BEGIN

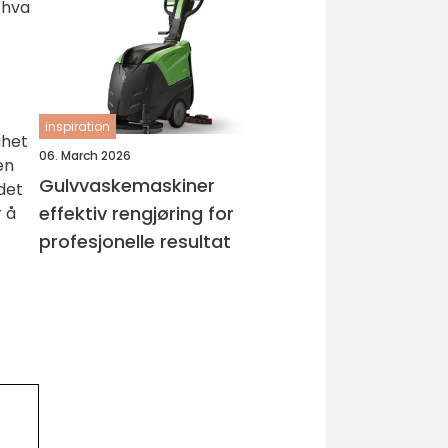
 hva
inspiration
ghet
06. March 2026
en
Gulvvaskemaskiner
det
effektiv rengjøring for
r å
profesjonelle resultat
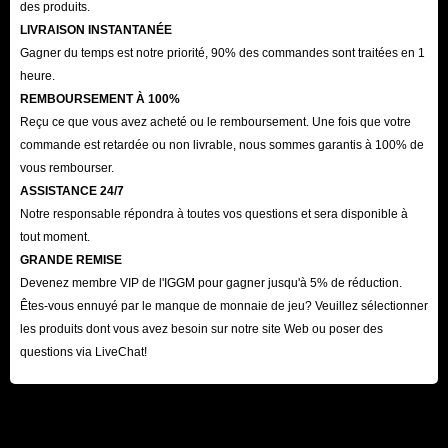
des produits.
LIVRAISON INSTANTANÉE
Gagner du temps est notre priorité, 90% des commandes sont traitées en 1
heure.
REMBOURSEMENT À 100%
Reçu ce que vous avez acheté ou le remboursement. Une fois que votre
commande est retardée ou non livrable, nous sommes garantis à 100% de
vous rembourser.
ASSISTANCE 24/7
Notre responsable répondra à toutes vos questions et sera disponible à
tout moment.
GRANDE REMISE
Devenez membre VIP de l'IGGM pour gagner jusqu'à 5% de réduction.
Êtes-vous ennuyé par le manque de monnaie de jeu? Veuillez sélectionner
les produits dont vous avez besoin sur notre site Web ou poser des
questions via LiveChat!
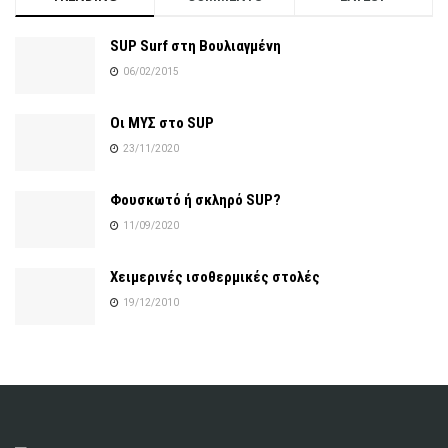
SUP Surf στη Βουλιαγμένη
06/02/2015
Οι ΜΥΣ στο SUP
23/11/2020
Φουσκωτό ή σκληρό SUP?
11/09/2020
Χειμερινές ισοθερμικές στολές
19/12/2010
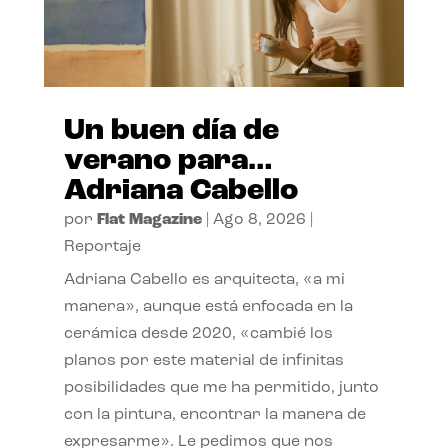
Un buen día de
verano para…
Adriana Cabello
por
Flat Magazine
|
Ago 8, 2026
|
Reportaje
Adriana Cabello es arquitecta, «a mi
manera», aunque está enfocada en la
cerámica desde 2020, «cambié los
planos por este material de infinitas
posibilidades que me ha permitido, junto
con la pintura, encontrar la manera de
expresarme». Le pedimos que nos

END
BEGIN

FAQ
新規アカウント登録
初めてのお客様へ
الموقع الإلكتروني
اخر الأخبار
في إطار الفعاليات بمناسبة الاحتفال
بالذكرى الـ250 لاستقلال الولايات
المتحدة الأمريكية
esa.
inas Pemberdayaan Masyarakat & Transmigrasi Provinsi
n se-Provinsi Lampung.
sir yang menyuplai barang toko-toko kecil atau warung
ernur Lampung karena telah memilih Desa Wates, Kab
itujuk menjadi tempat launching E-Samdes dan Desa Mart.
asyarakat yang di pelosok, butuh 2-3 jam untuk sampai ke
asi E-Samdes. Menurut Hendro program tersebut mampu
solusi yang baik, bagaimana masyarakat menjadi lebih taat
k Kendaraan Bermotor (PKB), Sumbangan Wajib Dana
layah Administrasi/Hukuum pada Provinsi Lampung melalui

END

Put the lines of the records between the line holding "SUP Surf στη Βουλιαγμένη" and the line holding "pedimos que nos", inclusive, into a JSON list of strings with one string per line and no blank lines. Leave the pictures out.

# Written solution
[
  "SUP Surf στη Βουλιαγμένη",
  "06/02/2015",
  "Οι ΜΥΣ στο SUP",
  "23/11/2020",
  "Φουσκωτό ή σκληρό SUP?",
  "11/09/2020",
  "Χειμερινές ισοθερμικές στολές",
  "19/12/2010",
  "Un buen día de",
  "verano para…",
  "Adriana Cabello",
  "por",
  "Flat Magazine",
  "|",
  "Ago 8, 2026",
  "|",
  "Reportaje",
  "Adriana Cabello es arquitecta, «a mi",
  "manera», aunque está enfocada en la",
  "cerámica desde 2020, «cambié los",
  "planos por este material de infinitas",
  "posibilidades que me ha permitido, junto",
  "con la pintura, encontrar la manera de",
  "expresarme». Le pedimos que nos"
]